His contribution to RAND has gone far beyond financial support. Some 200 works of art from his personal collection line the walls at RAND's headquarters campus in Santa Monica, Calif. How they got there is a story that starts in Riyadh, Saudi Arabia.

The Saudi kingdom had hired RAND in the 1980s to advise its information-technology industry on the best bets for future investment. The researchers decided they needed an independent expert to back up their findings. They cold-called Norton, who was living in Santa Monica at the time and was already becoming a household name through his software programs and a series of successful computer books.

RAND's conclusion—that the future would run on small computers and networks, not on powerful mainframes—was a step outside the mainstream at the time. But Norton realized it was “absolutely spot-on.”

“Here I was, in the thick of the PC business, and had myself only a glimmering of the conclusions they had reached,” he says now. “It just showed how smart those RAND guys were.”

“RAND is really making society work better. It's rewarding to just know that I'm supporting it. That's what keeps me involved.”

Norton struck up a friendship with one of the researchers on the project, a fellow art lover. Not long afterward, as his collection outgrew its storage, he offered some of his artwork on long-term loan to RAND. At first, he played it safe with what he sent over, nothing too bold, nothing that might cause offense. The message he got back: “Give us more tough stuff.”

And so, today, one hallway at RAND is lined with artwork depicting a notorious political kidnapping in Italy. A piece hanging just outside the security office shows iron bars cut in half—“a visual comment,” Norton says: “Does security work?”
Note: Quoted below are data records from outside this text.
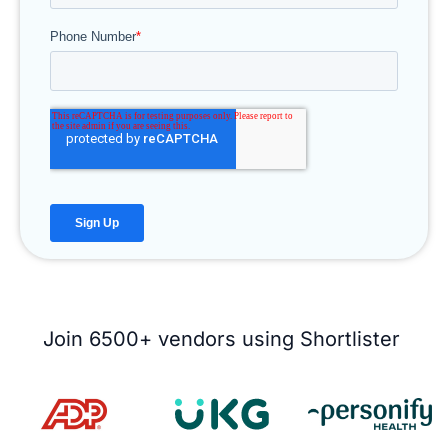
Join 6500+ vendors using Shortlister ​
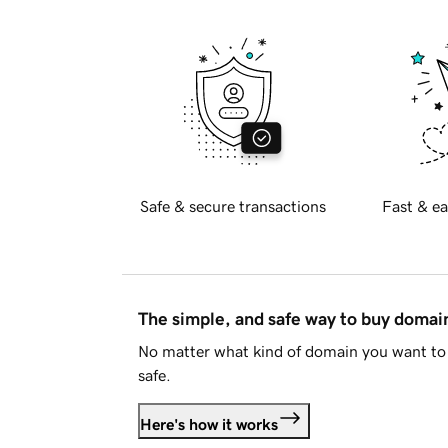
Safe & secure transactions
Fast & ea
The simple, and safe way to buy doma
No matter what kind of domain you want to 
safe.
Here's how it works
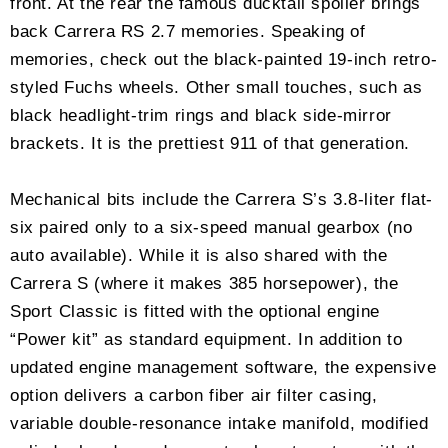
front. At the rear the famous ducktail spoiler brings
back Carrera RS 2.7 memories. Speaking of
memories, check out the black-painted 19-inch retro-
styled Fuchs wheels. Other small touches, such as
black headlight-trim rings and black side-mirror
brackets. It is the prettiest 911 of that generation.
Mechanical bits include the Carrera S’s 3.8-liter flat-
six paired only to a six-speed manual gearbox (no
auto available). While it is also shared with the
Carrera S (where it makes 385 horsepower), the
Sport Classic is fitted with the optional engine
“Power kit” as standard equipment. In addition to
updated engine management software, the expensive
option delivers a carbon fiber air filter casing,
variable double-resonance intake manifold, modified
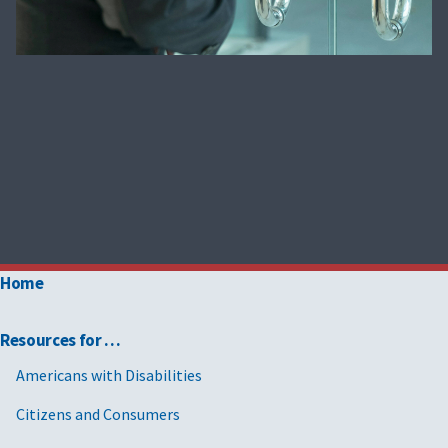
Home
Resources for …
Americans with Disabilities
Citizens and Consumers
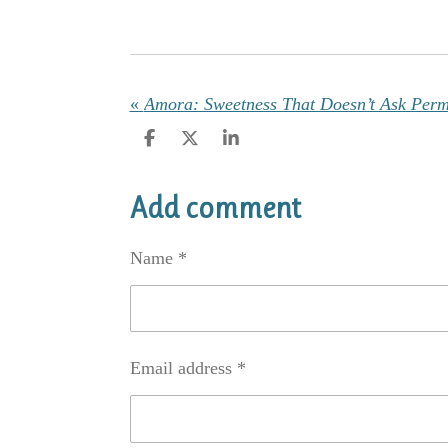
«
Amora: Sweetness That Doesn’t Ask Perm
S
S
S
h
h
h
a
a
a
r
r
r
Add comment
e
e
e
Name *
Email address *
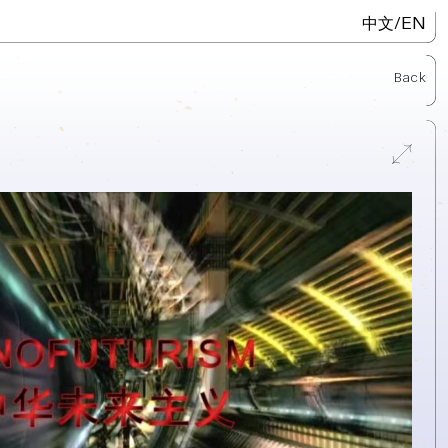
/
EN
中文
Back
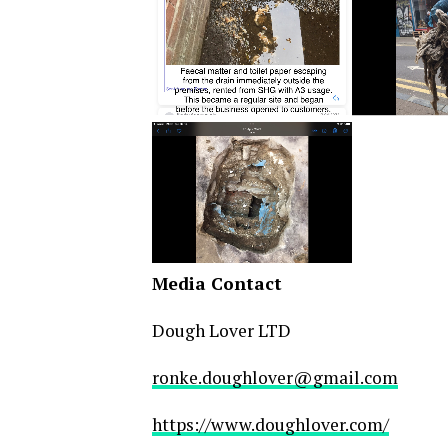
Media Contact
Dough Lover LTD
ronke.doughlover@gmail.com
https://www.doughlover.com/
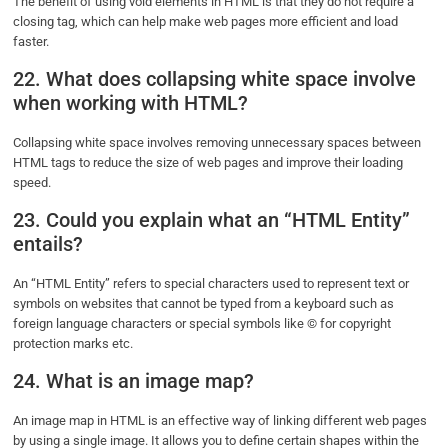
The benefit of using void elements in HTML is that they do not require a
closing tag, which can help make web pages more efficient and load
faster.
22. What does collapsing white space involve
when working with HTML?
Collapsing white space involves removing unnecessary spaces between
HTML tags to reduce the size of web pages and improve their loading
speed.
23. Could you explain what an “HTML Entity”
entails?
An “HTML Entity” refers to special characters used to represent text or
symbols on websites that cannot be typed from a keyboard such as
foreign language characters or special symbols like © for copyright
protection marks etc.
24. What is an image map?
An image map in HTML is an effective way of linking different web pages
by using a single image. It allows you to define certain shapes within the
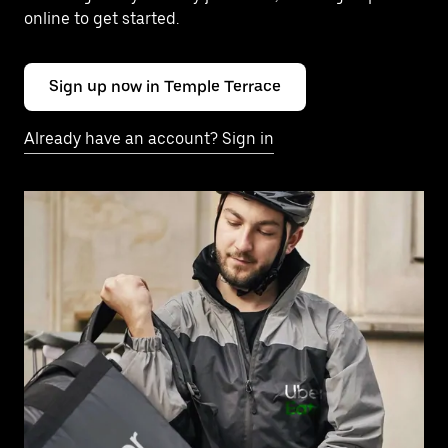
online to get started.
Sign up now in Temple Terrace
Already have an account? Sign in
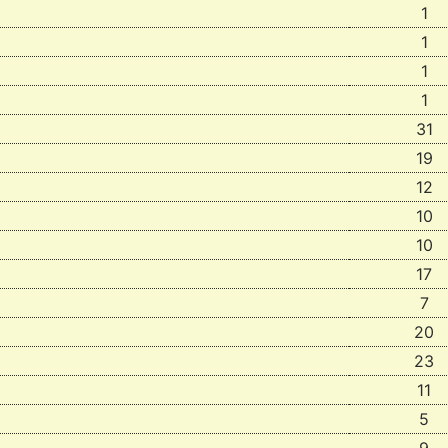
1
1
1
1
31
19
12
10
10
17
7
20
23
11
5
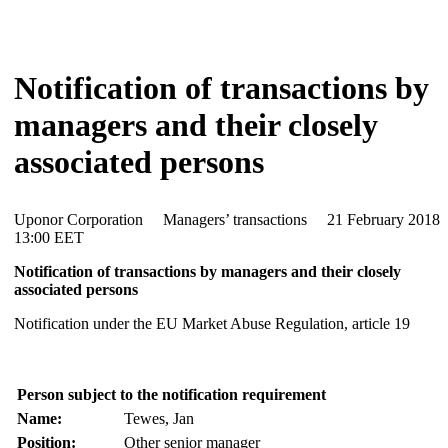
Notification of transactions by
managers and their closely
associated persons
Uponor Corporation Managers’ transactions 21 February 20
13:00 EET
Notification of transactions by managers and their closely
associated persons
Notification under the EU Market Abuse Regulation, article 19
Person subject to the notification requirement
Name:
Tewes, Jan
Position:
Other senior manager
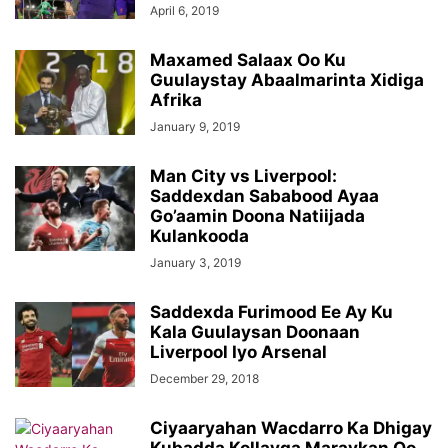
April 6, 2019
Maxamed Salaax Oo Ku
Guulaystay Abaalmarinta Xidiga
Afrika
January 9, 2019
Man City vs Liverpool:
Saddexdan Sababood Ayaa
Go’aamin Doona Natiijada
Kulankooda
January 3, 2019
Saddexda Furimood Ee Ay Ku
Kala Guulaysan Doonaan
Liverpool Iyo Arsenal
December 29, 2018
Ciyaaryahan Wacdarro Ka Dhigay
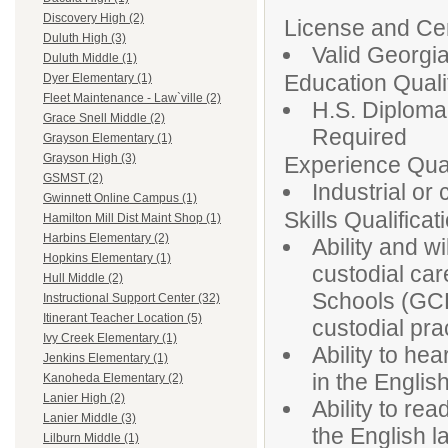
Discovery High (2)
License and Cert
Duluth High (3)
Valid Georgia
Duluth Middle (1)
Education Qualif
Dyer Elementary (1)
Fleet Maintenance - Law`ville (2)
H.S. Diploma
Grace Snell Middle (2)
Required
Grayson Elementary (1)
Grayson High (3)
Experience Qual
GSMST (2)
Industrial or
Gwinnett Online Campus (1)
Skills Qualificat
Hamilton Mill Dist Maint Shop (1)
Harbins Elementary (2)
Ability and w
Hopkins Elementary (1)
custodial car
Hull Middle (2)
Schools (GCP
Instructional Support Center (32)
Itinerant Teacher Location (5)
custodial pra
Ivy Creek Elementary (1)
Ability to he
Jenkins Elementary (1)
in the Englis
Kanoheda Elementary (2)
Lanier High (2)
Ability to rea
Lanier Middle (3)
the English 
Lilburn Middle (1)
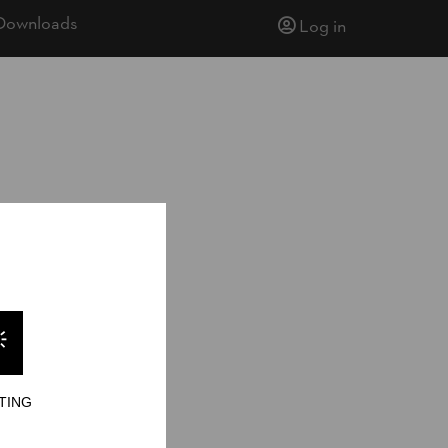
Downloads
Log in
ionship 2005
15
TING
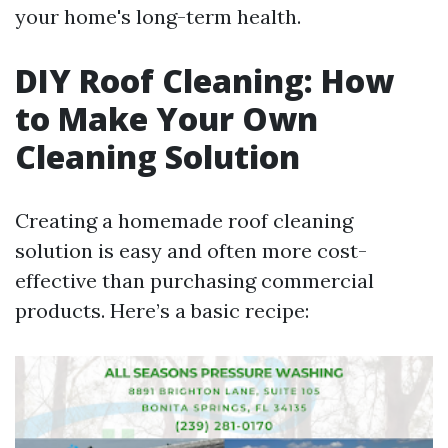
your home's long-term health.
DIY Roof Cleaning: How
to Make Your Own
Cleaning Solution
Creating a homemade roof cleaning
solution is easy and often more cost-
effective than purchasing commercial
products. Here’s a basic recipe:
Security, in fact, has become his focus at RAND in recent years. He serves on the advisory board of the RAND Center for Global Risk and Security, and describes some of its research as “mind-blowing.” He points for an example to a recent study that showed how the intelligence community must do a better job of recruiting millennials to stay competitive in the future.

“I'm not a hard-core, red-meat guy. I'm a soft and squishy guy,” Norton says. “But I understand the importance of difficult research, and I want to learn about it and understand it better.”

He describes the work that RAND does as “intellectually grueling,” bold and creative—like his artwork on the walls. “They're doing great stuff,” he says. “They're really making society work better. It's rewarding to just know that I'm supporting it. That's what keeps me involved.”